Bodyguard to Sultan of Brunei's ex-wife CLEARED of stealing £12million diamonds from her by swapping them for worthless replicas

  • Fatimah Lim was accused of stealing two gems and a bracelet worth £12m
  • But she insisted she sold them on behalf of her employer Mariam Aziz
  • She claimed Aziz needed the money to pay off huge gambling debts
  • Court heard Ms Aziz once blew £500,000 in casinos in a single night
  • Lim said Aziz wanted replicas so she could hide her gambling addiction 
  • Jury at Isleworth Crown Court took nearly 15 hours to find Lim not guilty

Cleared: Fatimah Lim, left, had denied stealing diamonds worth £12m from Mariam Aziz,
right, the former wife of the world's richest man, the Sultan of Brunei
A former bodyguard of the Sultan of Brunei's ex-wife was today cleared of stealing £12m in diamonds from her employer and replacing them with worthless replicas.

Fatimah Lim, 35, a Commonwealth Games badminton silver medallist, took the gems while working as Mariam Aziz’s bodyguard and jetted off to Geneva to sell them to a diamond merchant for over $7m.

She sold a 12.71 carat blue diamond, worth £7.6million, and 27.1 carat yellow diamond, worth £600,000 and replaced them with duplicates made out of glass and mineral tanzanite.

But Lim insisted that she sold the diamonds on behalf of her employer Ms Aziz who had asked her to do so secretly as she needed the cash to pay off her debts.

Lim said her then boss racked up huge debts at some of London’s top casinos and wanted replicas made so she could hide her gambling addiction from the Bruneian Royal Family.

Ms Aziz, 59, once blew £500,000 in one night gambling in the capital and would often take her entourage to swanky casinos in London, Singapore, and Macau, the court heard.

Lim had also been accused of stealing a diamond bracelet belonging to Ms Aziz, worth around £3.3m and bought from Graff jewellers in Bond Street.

But a jury at Isleworth Crown Court took nearly 15 hours to find Lim not guilty of three counts of theft.

Lim had been tempted into a gambling lifestyle by Ms Aziz after she persuaded her team of female Muslim bodyguards to play the tables, despite their faith.

Jurors heard that the Bruneian royal would each provide them with gambling chips worth up to £3,000 a time.

Lim’s gambling credit was eventually increased from £3,000 to £1.5m because of her association with Ms Aziz, the court was told.

She told jurors she had to sell the diamonds in secret because Ms Aziz did not want the Sultan’s family to know of her crazed gambling sprees.

Lim, from Singapore, said: ‘I was in the casino car, the chauffeur driven car given by casinos to assist Ms Aziz to travel to and from the casinos.

‘At that time I was sitting in the back with Ms Aziz, she said she wanted to sell jewellery.

‘I looked at her and she took out two bracelets and she said that she wanted me to sell them for her’.

She continued: ‘At that time she was owing to casinos £800,000. She told me that I could find any buyer that was sufficient to pay her gambling debts.

‘I agreed to it because the jewellery belongs to Ms Aziz and she has the right to sell whatever she wanted so I just did whatever I was instructed.

‘Ms Aziz said I couldn’t say it belonged to her.
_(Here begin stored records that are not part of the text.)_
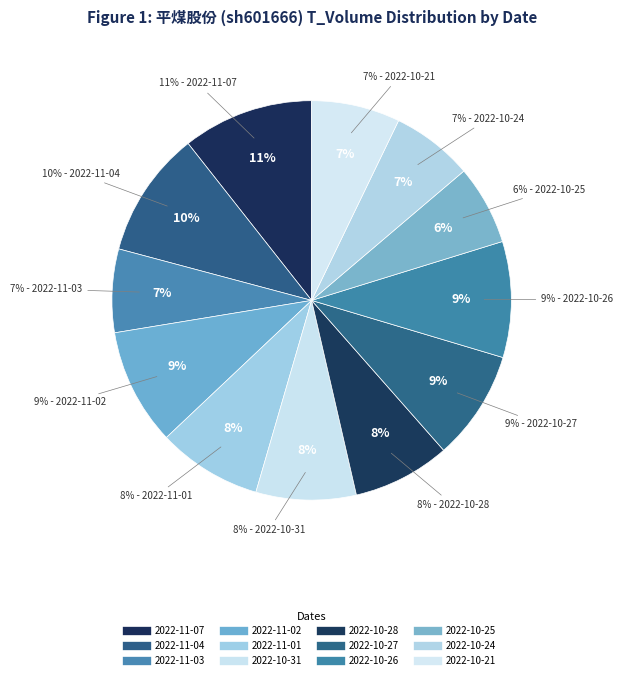

What is the change in value from 2022-11-02 to 2022-11-01?

-4499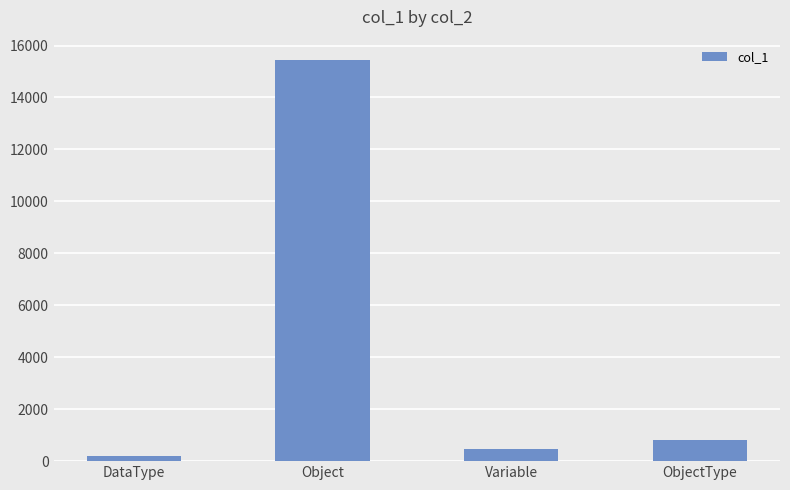

Which has a higher value, DataType or ObjectType?

ObjectType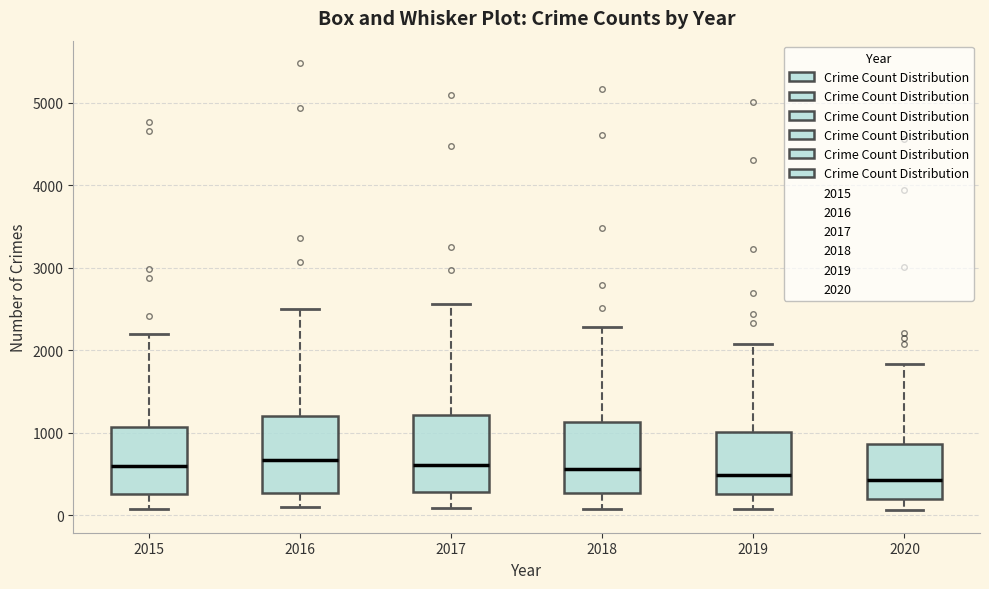

Where is the lower edge of the box at x = 2019 on the y-axis? The values are not printed on the chart, so give them approximately, as read against the axis.

300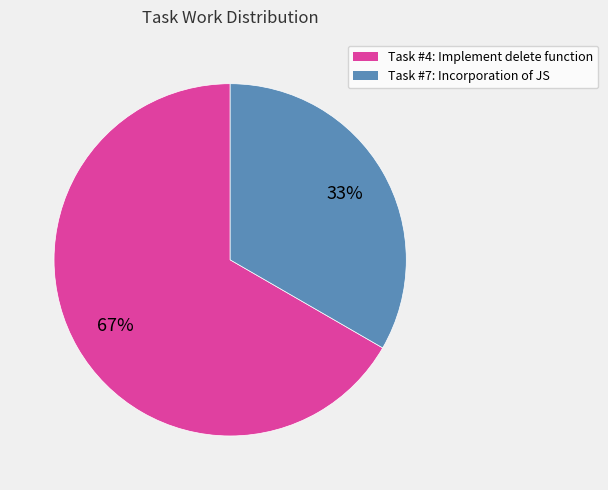

Is it true that Task #7: Incorporation of JS is 33% of the pie?

True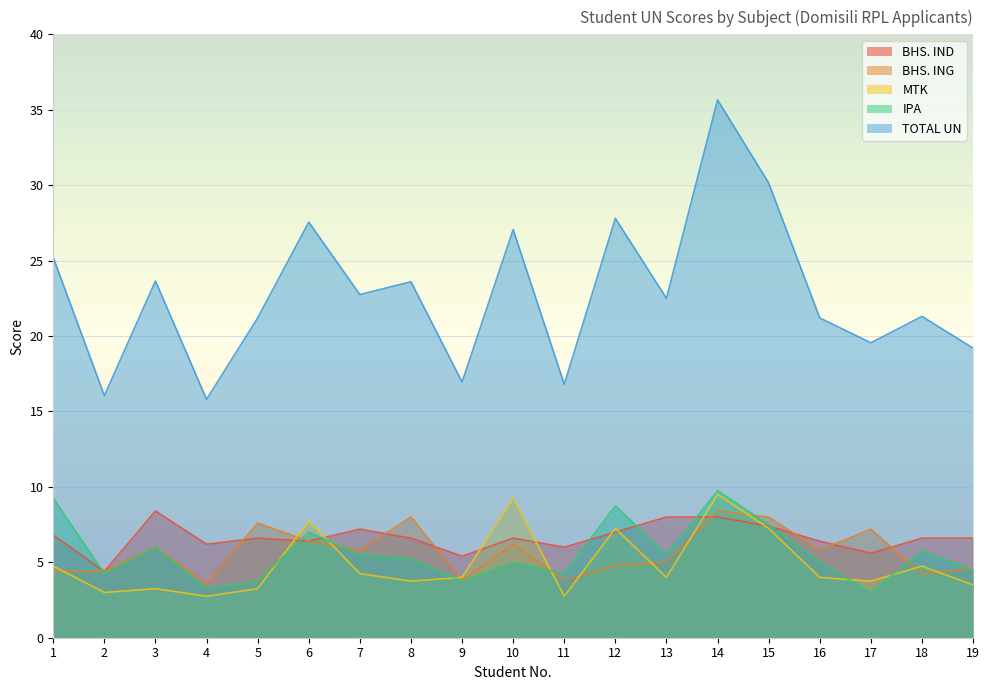

Where is the first local maximum for BHS. ING?

3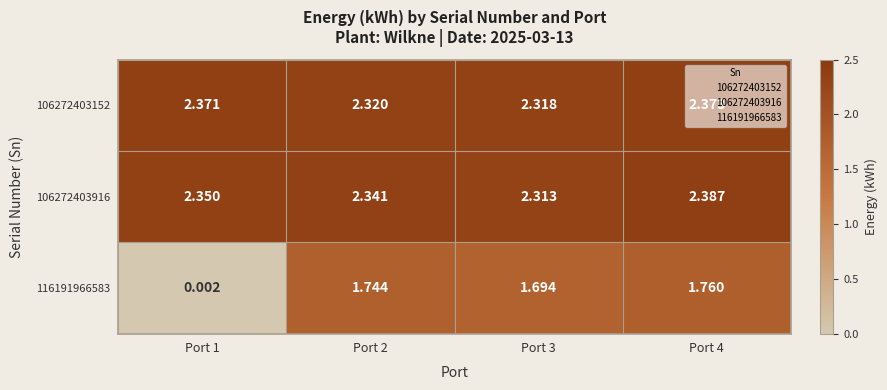

At how many categories does at least one series exceed 0?

4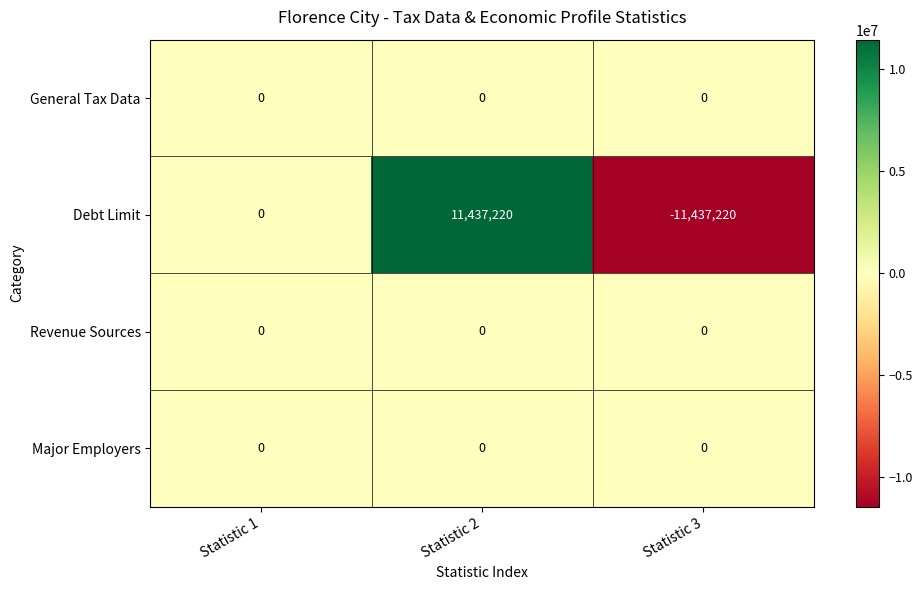

Count the Debt Limit values in the range -11437220 to 11437220.

3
I asked who I can say these items belong to and she says "say it belongs to your mother”.

Lim had the real diamonds replicated by a jeweller in London’s famous Hatton Garden after providing him with a forged letter stating they were a gift from Ms Aziz to her mother, for 28 years of service as her PA.
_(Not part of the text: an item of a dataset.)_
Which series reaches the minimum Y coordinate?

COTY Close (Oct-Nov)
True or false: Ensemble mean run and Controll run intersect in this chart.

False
The gems were eventually sold to a buyer in Switzerland for close to £5m - around the same sum as Lim claimed her then boss owed to London casinos.

She was confronted for the thefts by Ms Aziz’s nephew Idris Ja’afar in Brunei where she was arrested on January 3, 2010.

Just hours after the badminton star had been released on bail by local detectives Mr Ja’afar secretly recorded his meeting with Lim - in which she made a full confession.

But Lim told jurors that she had been forced into a false confession by corrupt detectives and made a ‘scapegoat’ by the Bruneian Royal Family.